Diogo Belo: Quando li a declaração Urbi et Orbi do Papa Francisco. E atenção, sou católico e crente, mas não praticante. Mas ao lê-lo senti que abalava as estruturas de um período que ia ser difícil, que estava a ser difícil. Nesse momento também pensei, “espera, as fundações estão cá, podemos ficar abalados, mas as fundações estão cá, não vão abaixo”. E no dia a seguir regressei com a mesma força de sempre, porque esse é sempre o caminho. E o caminho significa que para mim não há qualquer dúvida do sítio onde tenho que estar.
E não pode nem deve haver receio de estender a mão ao outro, como nunca houve até aqui. O covid não me faz retrair a mão, nunca o fiz, não é agora que o vou fazer. Por isso de certa forma foi bom este abalar das fundações e perceber a situação de estarmos todos no mesmo barco e de dar valor áquilo que fazemos. Mas o valor vem da realização pessoal de ajudar as pessoas que precisam e não pela exteriorização das nossas ações. Daí achar que o obstáculo só nos fortalece, obriga a crescer.
Não vai ficar igual depois de tudo isto passar, pois não?
Diogo Belo: Acho que não. E nem sabemos como vai ser, como vai acontecer. Assim como nem sei se já há algo a mudar. Mas isso faz-me lembrar uma frase que o Prof. Vaz Carneiro dizia muitos nos nossos primeiros anos, “neste hospital como em qualquer outro não há nem pode haver ninguém acima de ninguém”. Somos todos seres humanos. Digo “bom dia” a todos aqueles por quem passo. E agora faz-me confusão este gesto de nos falarmos com os cotovelos.
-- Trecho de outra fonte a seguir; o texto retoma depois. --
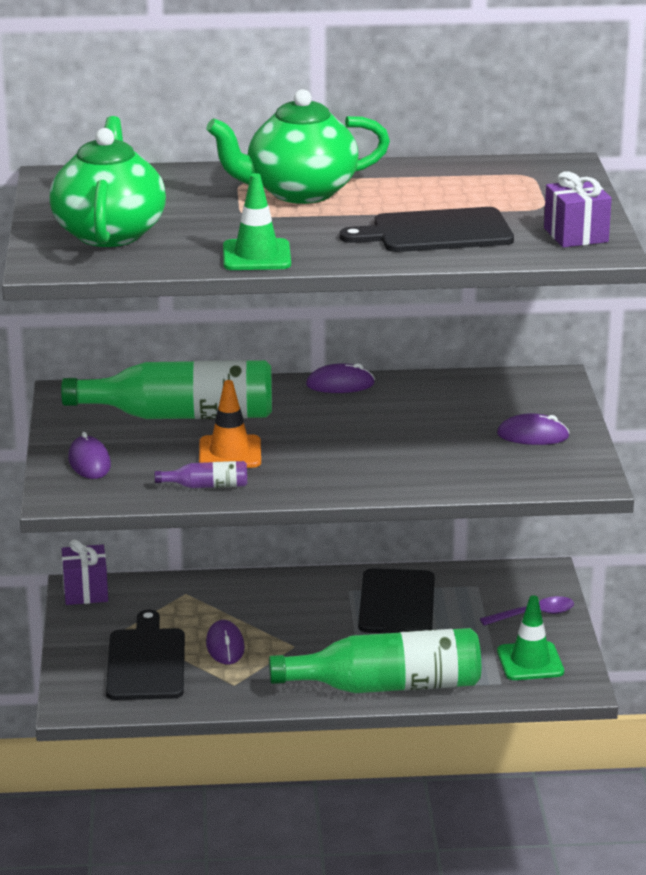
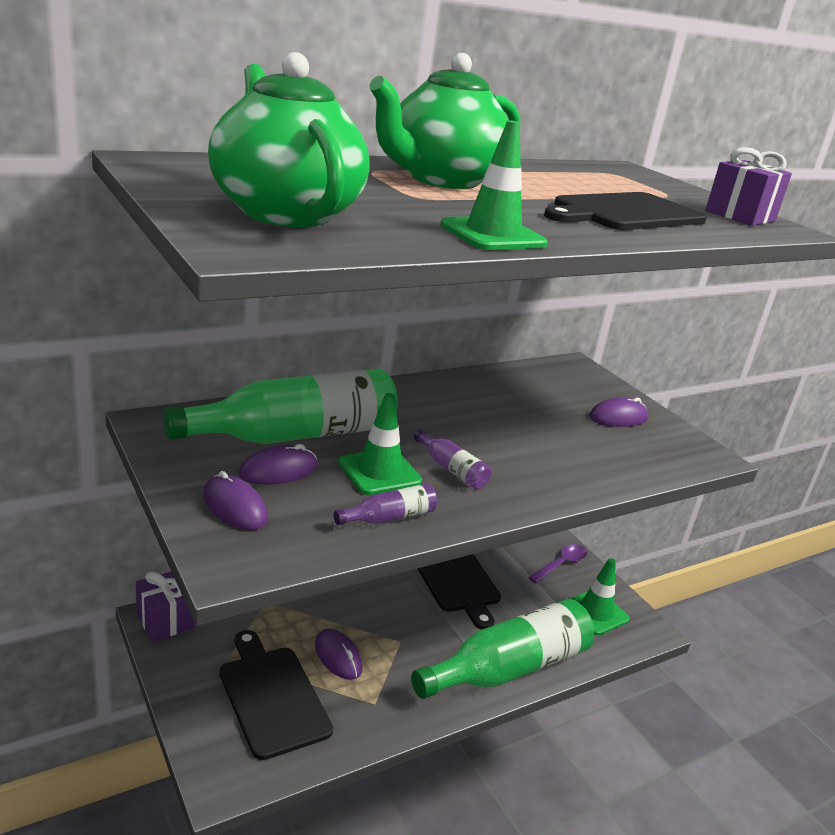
camera: 30 degrees left, 0 degrees up
(230, 453) = (379, 472): orange traffic cone -> green traffic cone
(298, 459) = (451, 469): none -> purple bottle
(340, 384) = (417, 386): purple mouse -> purple mouse (278, 471)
A proximidade não se pode perder, tem que existir. Se as pessoas estão a viver tempos difíceis e se não se veem motivadas e que não lhes dão atenção, elas desistem, se as pessoas não são valorizadas vão embora. Nestas situações difíceis é importante empenharmo-nos e sermos um todo pelo bem do doente. Bolhas isoladas não fazem bem a ninguém e temos de contrariar esta fase.
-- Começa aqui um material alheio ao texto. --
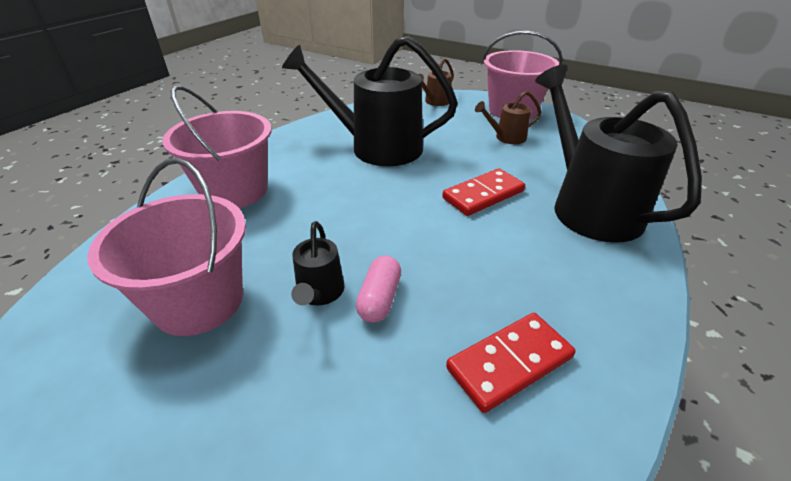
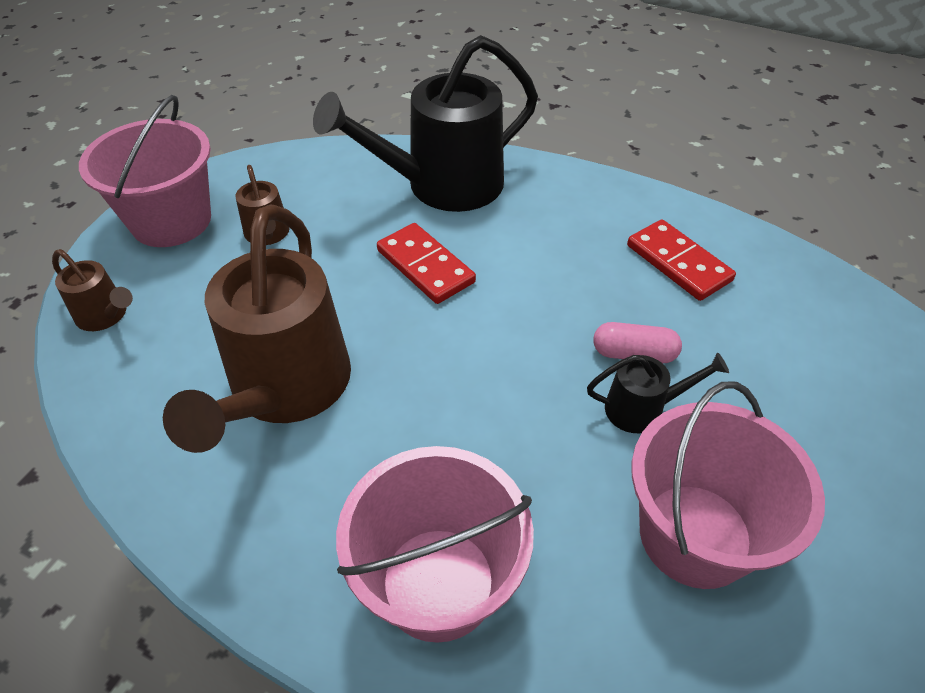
camera: 95 degrees left, 10 degrees up
(376, 147) = (284, 390): black watering can -> brown watering can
Em maio de 2021 Diogo Belo fará o exame de saída do internato. A seguir à saída da especialidade prometeu a si próprio ir um tempo para o Japão. No último minuto da nossa conversa lá me respondeu, que quando regressar voltará ao seu lugar, àquele lugar que lhe faz sentido, pelo menos para já, o Hospital de Santa Maria.
Ao longo de um curto fragmento de tempo ficou claro que o Diogo é regido a uma força interior demolidora, posta ainda mais à prova diante da adversidade, mas o próprio sabe que só podia estar aqui agora, afinal prometeu-o a si próprio nos tempos de dentária.
O telefone toca, tem de ir de imediato para o bloco, seguem-se as cirurgias agora. Calmo, e sem alguém poder adivinhar da sua privação de sono, acompanha-me aos elevadores, ainda vai mudar de roupa e desinfetar-se, parece que tudo tem tempo de ter tempo, sinal de experiência já assente.
Se dessemos um título para o descrever talvez usássemos uma frase que o próprio citou entre pensamentos vários…
“Sempre que pensares desistir, continua. A vitória adora os tenazes”.
E há um sopro que a mim me diz que ainda vamos ouvir falar muito do neurocirurgião vindo do sul que tem o espírito estoico e que quanto mais densa for a montanha, mais se desafia a vontade de alcançar o seu cume.